I should add as a follow-up that in the projects where this is happening, if I let the program render the files, save the project, close the project and reopen it right away, it wants to render all over again! It seems like for whatever reason it is not finding the files it just rendered!!!
I get the feeling this has to do with audio
Jim can you elaborate? It sounds like an important concept for me to understand.
The nested sequence often needs to be rendered before playback begins. This is especially true for multicam sequences.
Knowing it's coming, I just do it manually before I try and play the sequence.
You are probably right that this has to do with audio, but there is more to the problem. I have three projects I'm working on, all were done exactly the same way. Started with a multicam sequence, nested the multicam and then nesteda again to a third sequence where aditional edits are being done. One project plays fine. If I make changes to the audio in the origianal sequence, then I have to wait for a render in the final, but I only have to do this once.
The other two projects act as though they can't find the render. This is the problem. I've searched my hard drives and the reneders are where they are supposed to be, in the scratch disk specified.

- [Work request a]:
Could you switch "最近一周更新" to "本周更新" in the text read from the pictures in the rows, leave everything else unchanged, and give those lines again without the pictures?

- [Data]:
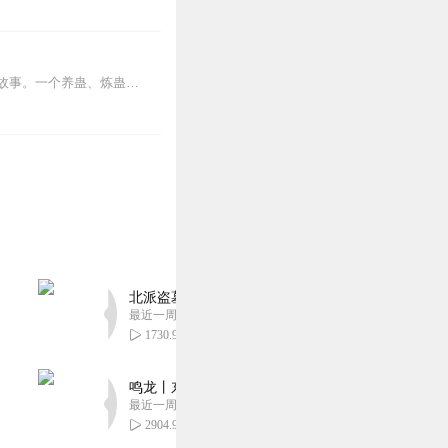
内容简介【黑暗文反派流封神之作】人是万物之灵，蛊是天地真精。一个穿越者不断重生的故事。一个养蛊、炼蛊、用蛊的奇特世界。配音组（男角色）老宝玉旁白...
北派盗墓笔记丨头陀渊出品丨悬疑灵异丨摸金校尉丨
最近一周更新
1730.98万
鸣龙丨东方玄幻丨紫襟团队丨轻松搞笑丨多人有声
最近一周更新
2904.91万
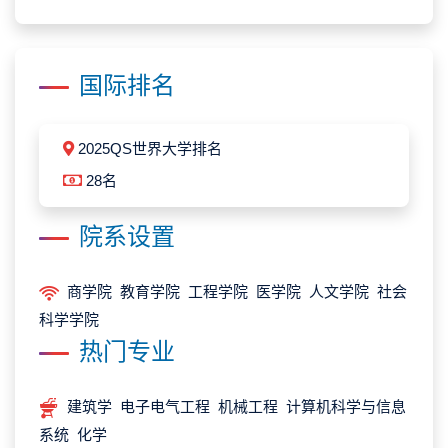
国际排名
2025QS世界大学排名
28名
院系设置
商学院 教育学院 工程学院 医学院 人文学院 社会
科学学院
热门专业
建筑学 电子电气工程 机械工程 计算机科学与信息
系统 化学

- [Work request b]:
In the thread about rendering, where did the poster find the renders after searching the hard drives?

- [Problem solution a]:
内容简介【黑暗文反派流封神之作】人是万物之灵，蛊是天地真精。一个穿越者不断重生的故事。一个养蛊、炼蛊、用蛊的奇特世界。配音组（男角色）老宝玉旁白...
北派盗墓笔记丨头陀渊出品丨悬疑灵异丨摸金校尉丨
本周更新
1730.98万
鸣龙丨东方玄幻丨紫襟团队丨轻松搞笑丨多人有声
本周更新
2904.91万
国际排名
2025QS世界大学排名
28名
院系设置
商学院 教育学院 工程学院 医学院 人文学院 社会
科学学院
热门专业
建筑学 电子电气工程 机械工程 计算机科学与信息
系统 化学

- [Problem solution b]:
They were in the specified scratch disk, where they were supposed to be.